It seems like we are the first organisation ever to deliver to our auditor’s books of accounts – box files of vouchers and of reports – in environmentally friendly kikapus – bags made out of dry palm leaves.
I deduce this from our auditors began to identify us as those who brought their records in kikapus.
In some circles, particularly among Ugandans who are culturally dislocated, it is ‘classlessness’ for one to carry in a kikapu books of accounts and financial records of an organisation of high repute, such as CPAR Uganda Ltd.
The CPAR Uganda Financial Year starts on the first day of April and ends on the last day of March. On Monday, 10th August 2015, as its Managing Director, I delivered to our external auditors our books of accounts and financial records for our financial year ended 31st March 2015.
I do not mind being referred to as the ‘one who brought financial records in a kikapu’. I buy into the philosophy of Nobel Laureate Wangari Mathaai (RIP) of everyone doing their little things. Every little bit counts – we will only overcome environmental pollution if we do our little bits.
My little bit is to reduce on my use of non-bio-degradable materials.
Into the pre-audit meeting, I clarified to our auditors that the cost savings we had made were not necessarily because of poor performance, for example, such as non-implementation of activities.

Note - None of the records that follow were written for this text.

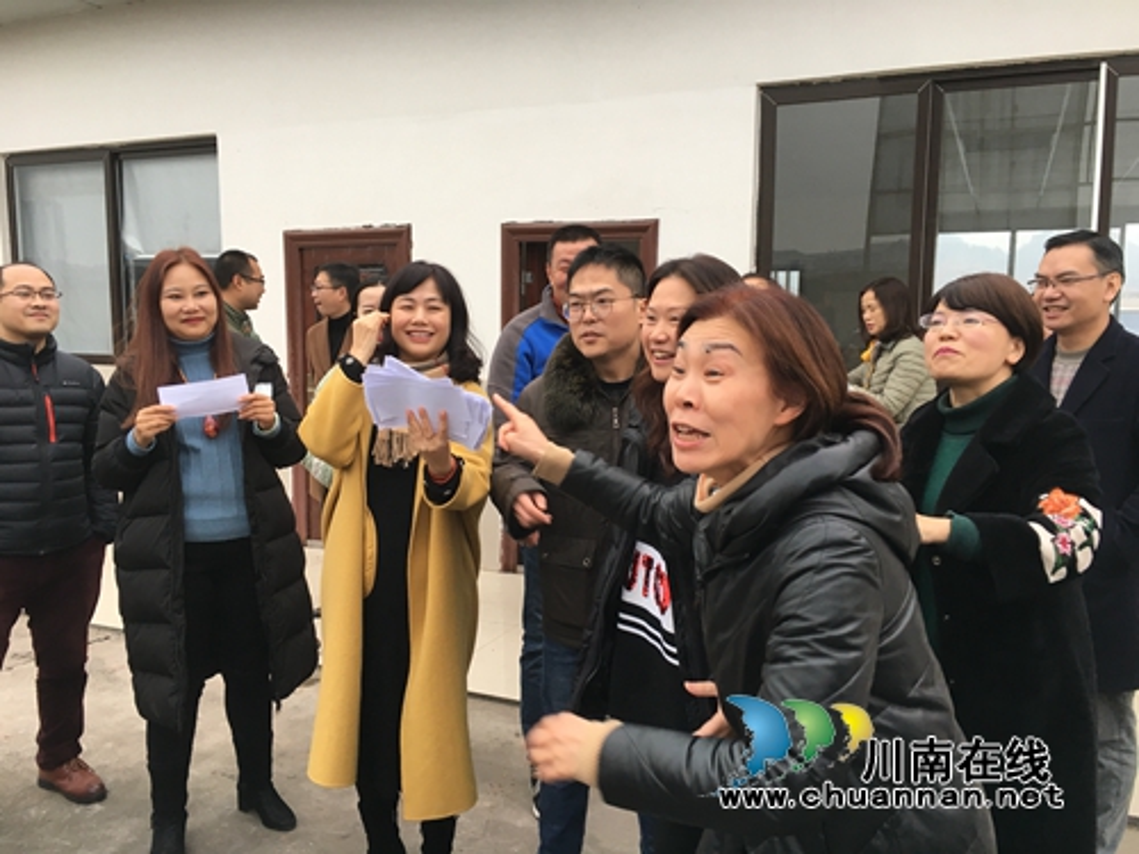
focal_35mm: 29
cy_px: 427
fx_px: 954
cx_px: 570
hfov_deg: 61.7
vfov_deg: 48.2
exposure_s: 1/33
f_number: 2.2
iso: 25
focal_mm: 4.15
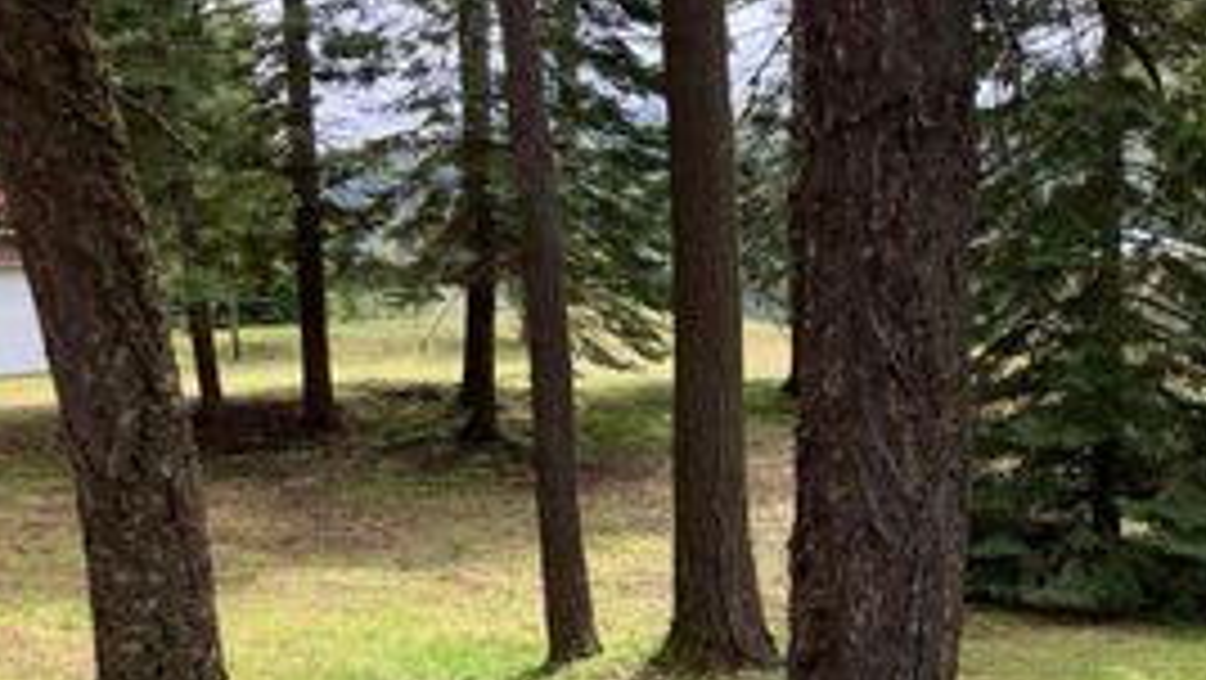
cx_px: 932
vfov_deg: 20.9
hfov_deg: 35.6
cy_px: 534
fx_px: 1823
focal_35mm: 57
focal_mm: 3.99
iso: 25
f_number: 1.8
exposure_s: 1/245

I explained that one of the ways in which we saved costs, for example, was by re-using/recycling paper. We have loads and loads of paper that is printed on one side, so we took the decision, for example, to print our accounting forms on such paper as opposed to buying fresh paper.
Put in the context of Uganda, Government has created for itself an unnecessary dilemma on the issue of saving our environment from plastic waste. After such a long struggle by environmental advocates for it to ban the use of polythene bags as shopping bags, early this year we celebrated when the ban came through. Read more …
But a few months into phasing in the ban, Government seems to have bowed to pressure from ‘investors’ who care less about our environment but more about their own economic bottom line.
Take for instance these complaints from ‘investors’:
We are in a dilemma because on the one hand we have been told to invest in recycling capacity and appeal for amendment of the law to accommodate those efforts, and on the other we now see NEMA ordering a ban without considering the fact there is a process in progress to harmonise the law with the reality on the ground,” complains Mr Naim Sabra, treasurer of plastics industry lobby the Uganda Plastic Manufacturers and Recyclers Association (UMPRA). We have established a plastic waste value chain that people are now fighting for plastic waste so much that it is now difficult for recyclers to find enough, he adds (source).”
So in Mr. Sabra’s logic, Government should allow the continued production of environmentally dangerous material just so that he can recycle it or what?
Sadly, it seems the Government seems swayed to agree with Mr. Sabra.